> _Aim of the exercise_
Retype word for word everything in the article on Mirza Ali-Qoli Khan below, from "Iranian diplomat and Baháʼí" down to "his title Kalantar.".

- Photograph by Georges Chevalier, 1919

Personal details
- Born: c. 1879 Kashan, Iran
- Died: April 7, 1966 Washington, D.C., United States
- Spouse: Florence Breed Khan
- Children: 3, including Marzieh Gail

= Mirza Ali-Qoli Khan Zarabi =

Iranian diplomat and Baháʼí translator

Mirza Ali-Qoli Khan (میرزا علی‌قلی‌ خان) also known as Ali-Qoli Khan Nabil od-Dowleh (علی‌قلی ‌خان نبیل‌الدوله; c. 1879 – April 7, 1966) was an Iranian diplomat and translator of Baháʼí scriptures.

==Background==
Ali-Qoli Khan's father, Mirza Abdolrahim Khan, was a member of notable Zarabi family of Kashan, had become a Bábi in 1866 and later a Baháʼí. Mirza Abdolrahim Khan moved to Tehran in 1880, where he became counselor (Mostashar) in the new-style police department (Nazmiyeh), hence his title Kalantar.

> _Information shown_
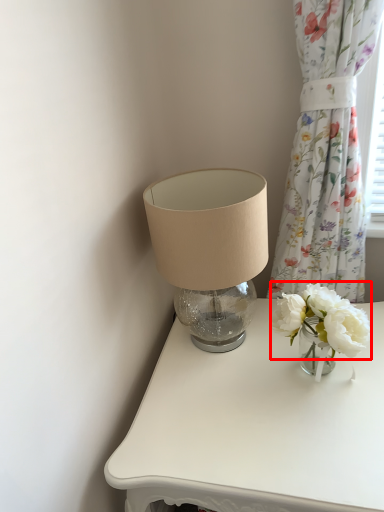
Question: In this image, where is flower (annotated by the red box) located relative to curtain?

Choices:
 (A) right
 (B) left

Answer: (B)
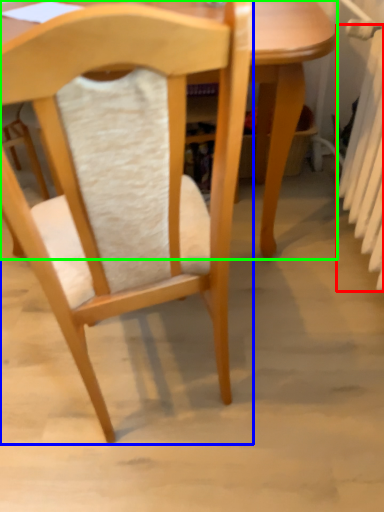
Question: Which object is the closest to the radiator (highlighted by a red box)? Choose among these: chair (highlighted by a blue box) or table (highlighted by a green box).

Choices:
 (A) chair
 (B) table

Answer: (B)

> _Answer section_
Iranian diplomat and Baháʼí translator

Mirza Ali-Qoli Khan (میرزا علی‌قلی‌ خان) also known as Ali-Qoli Khan Nabil od-Dowleh (علی‌قلی ‌خان نبیل‌الدوله; c. 1879 – April 7, 1966) was an Iranian diplomat and translator of Baháʼí scriptures.

==Background==
Ali-Qoli Khan's father, Mirza Abdolrahim Khan, was a member of notable Zarabi family of Kashan, had become a Bábi in 1866 and later a Baháʼí. Mirza Abdolrahim Khan moved to Tehran in 1880, where he became counselor (Mostashar) in the new-style police department (Nazmiyeh), hence his title Kalantar.